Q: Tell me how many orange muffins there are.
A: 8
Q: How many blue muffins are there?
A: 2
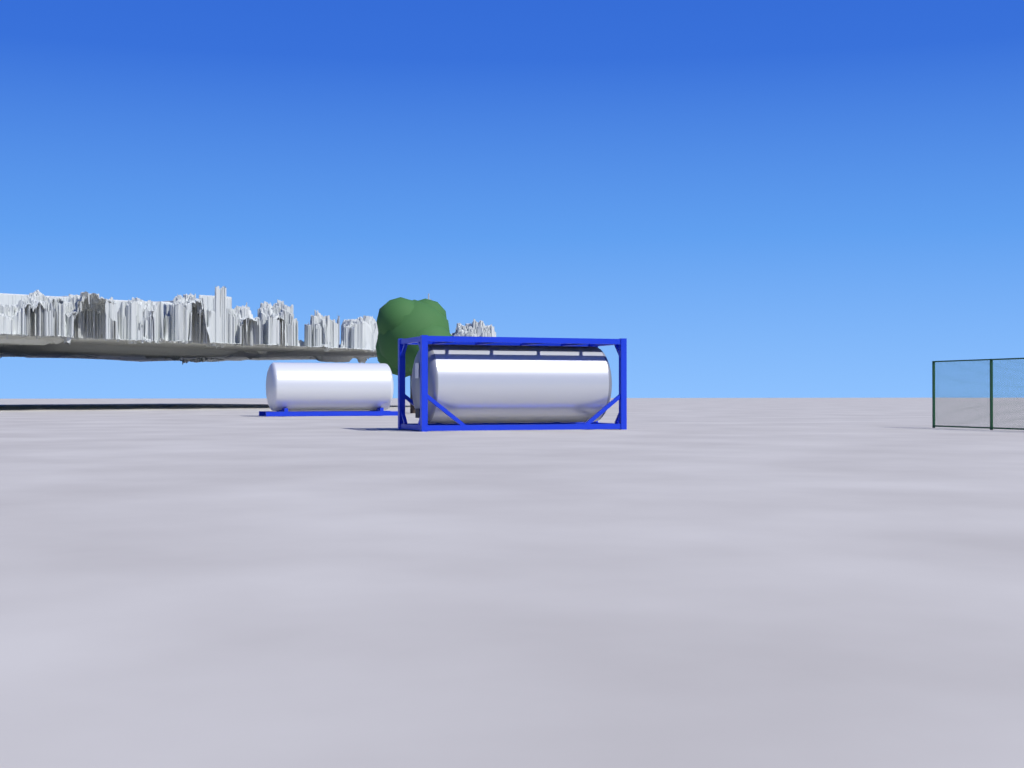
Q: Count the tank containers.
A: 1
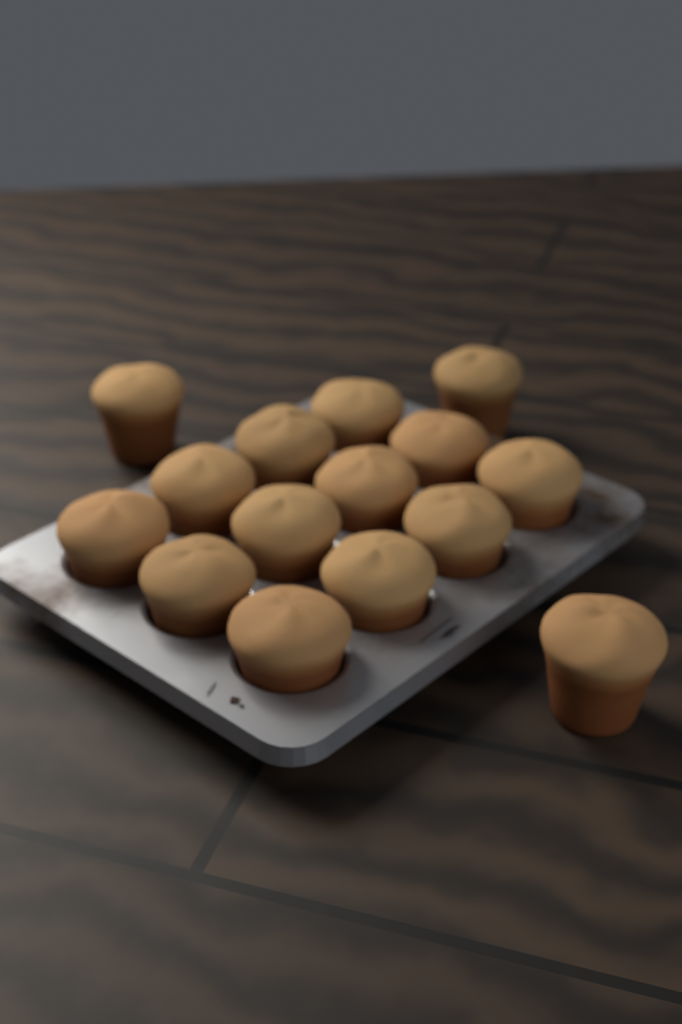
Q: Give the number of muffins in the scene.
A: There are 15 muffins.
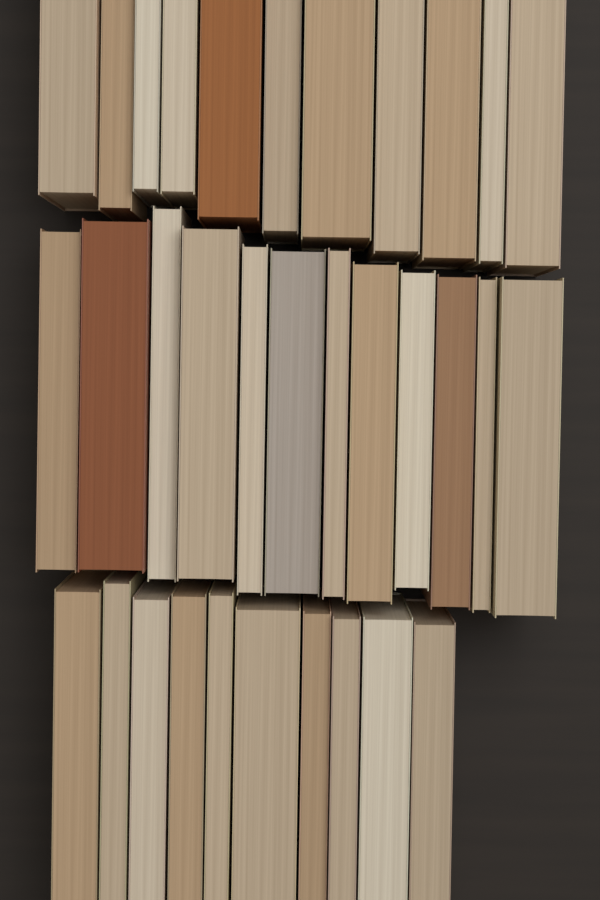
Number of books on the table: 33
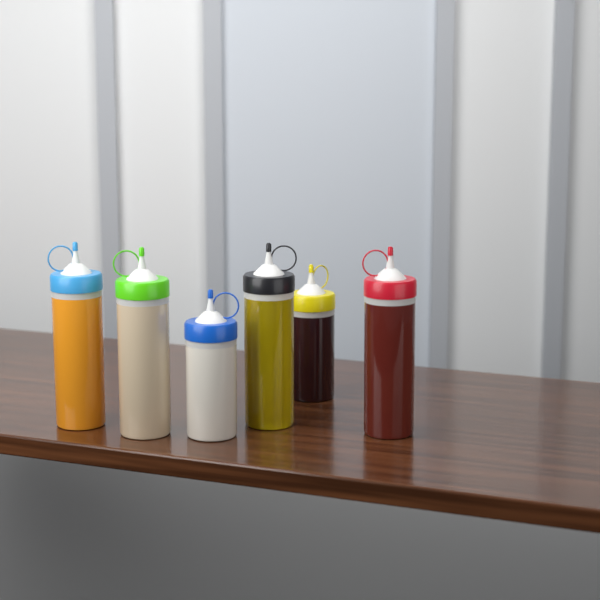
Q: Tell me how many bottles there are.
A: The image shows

▬▬▬▬▬▬

Repeat the lines from the one with "Q: Count the tank containers." through the last line, leaving out the pictures.

Q: Count the tank containers.
A: 1
Q: Give the number of muffins in the scene.
A: There are 15 muffins.
Number of books on the table: 33
Q: Tell me how many bottles there are.
A: The image shows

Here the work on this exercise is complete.